The philosophy, difficult to pin down exactly, is a loose collection of neo-reactionary ideas, meaning a rejection of most modern thinking: democracy, liberty, and equality. Particular contempt is reserved for democracy, which Land believes “systematically consolidate[s] and exacerbate[es] private vices, resentments, and deficiencies until they reach the level of collective criminality and comprehensive social corruption.”

So, according to this report, we should be terrified of a bunch of basement-dwelling maladjusted would-be techno-feudalists. The question that immediately springs to mind is “why?” We’re told that they’re “neo-reactionary”, “racist”, and “sexist”. We need to be afraid of them because they have the power to … well, nothing. He’s sounding the tocsin of alarm because he’s discovered that there are people who are wrong on the internet!

Update, 3 February: Scharlach created an affinity diagram of the Dark Enlightenment movement, grouped according to their major themes.

Click to see the original post.

Click to see the original post.

Update, 4 February: ESR‘s take on the affinity diagram linked above.

Just looking at the map, someone unfamiliar with the players would be justified in wondering if there’s really any coherence there at all. And that’s a fair question. Some of the people the map sweeps in don’t think of themselves as “Dark Enlightenment” at all. This is notably true of the light green cluster marked “Techno-Commercialists/Futurists” at the top, and the “Economists” connected to it in yellow.

If I belonged on this map, that’s where I’d be. I know Eliezer Yudkowsky; the idea that he and the Less Wrong crowd and Robin Hanson feel significant affinity with most of the rest of that map is pretty ludicrous.
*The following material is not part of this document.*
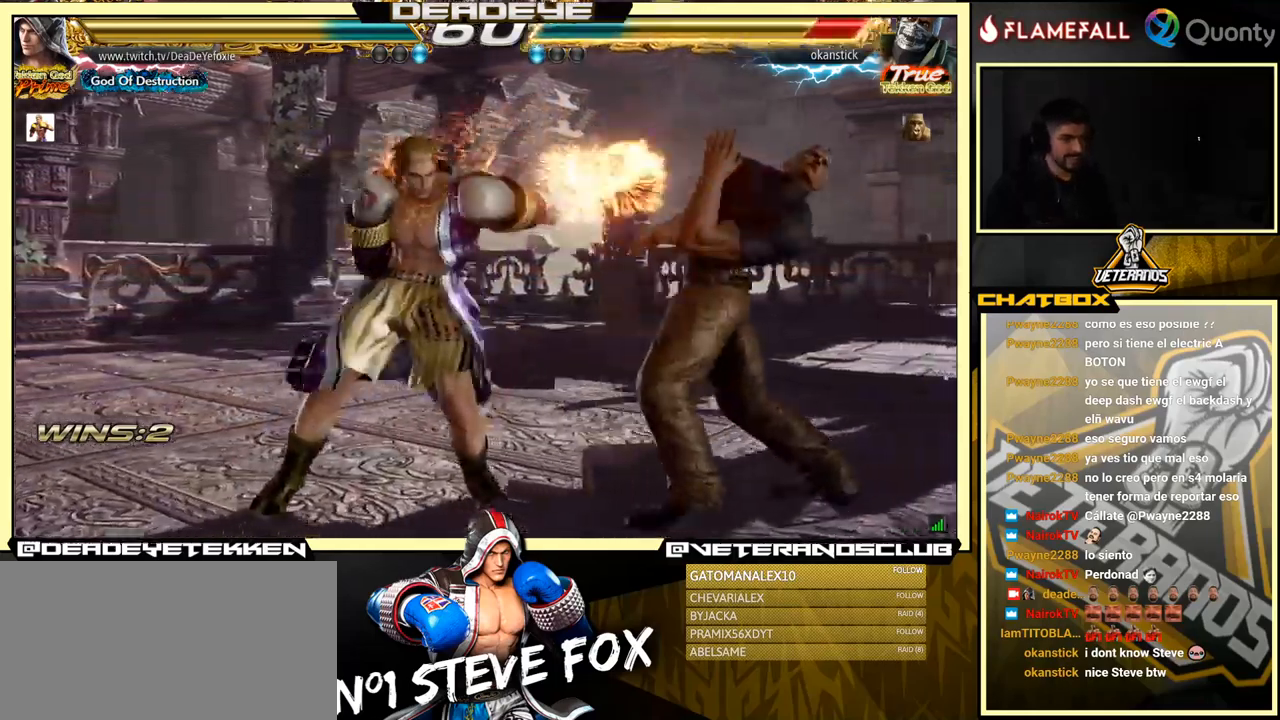
{"buttons": [], "left_stick": "center", "events": [[83, "left_stick", "center"], [266, "TRIANGLE", "down"], [316, "TRIANGLE", "up"]]}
Note, however, that one of only two links to the rest is “Nick Land”. This is a clue, because Nick Land is probably the single most successful booster of the “Dark Enlightenment” meme. It’s in his interest to make the movement look as big and various as he can manage, and I think this map is partly in the nature of a successful con job or dezinformatsiya.

In this, Land is abetted by people outside the movement who are well served by making it look like the Dark Enlightenment is as big and scary as possible. Some of those people lump in the techno-futurist/economist group out of dislike for that group’s broadly libertarian politics – which though very different from the reactionary ideas of the core Dark Enlightenment, is also in revolt against conventional wisdom. Others lump them in out of sheer ignorance.

So, my first contention is that Nick Land has pulled a fast one. That said, I think there is a core Dark Enlightenment – mostly identifiable with the purple “Political Philosophy” group, but with some crossover into HBD and Masculinity and (possibly) the other groups at the bottom of the map.

For the record, I don’t think I’ve got a dog in this fight … I only recognize the names of nine of the linked sites, and most of those are of the recognize-the-name sense, not the familiar-with-the-content sense.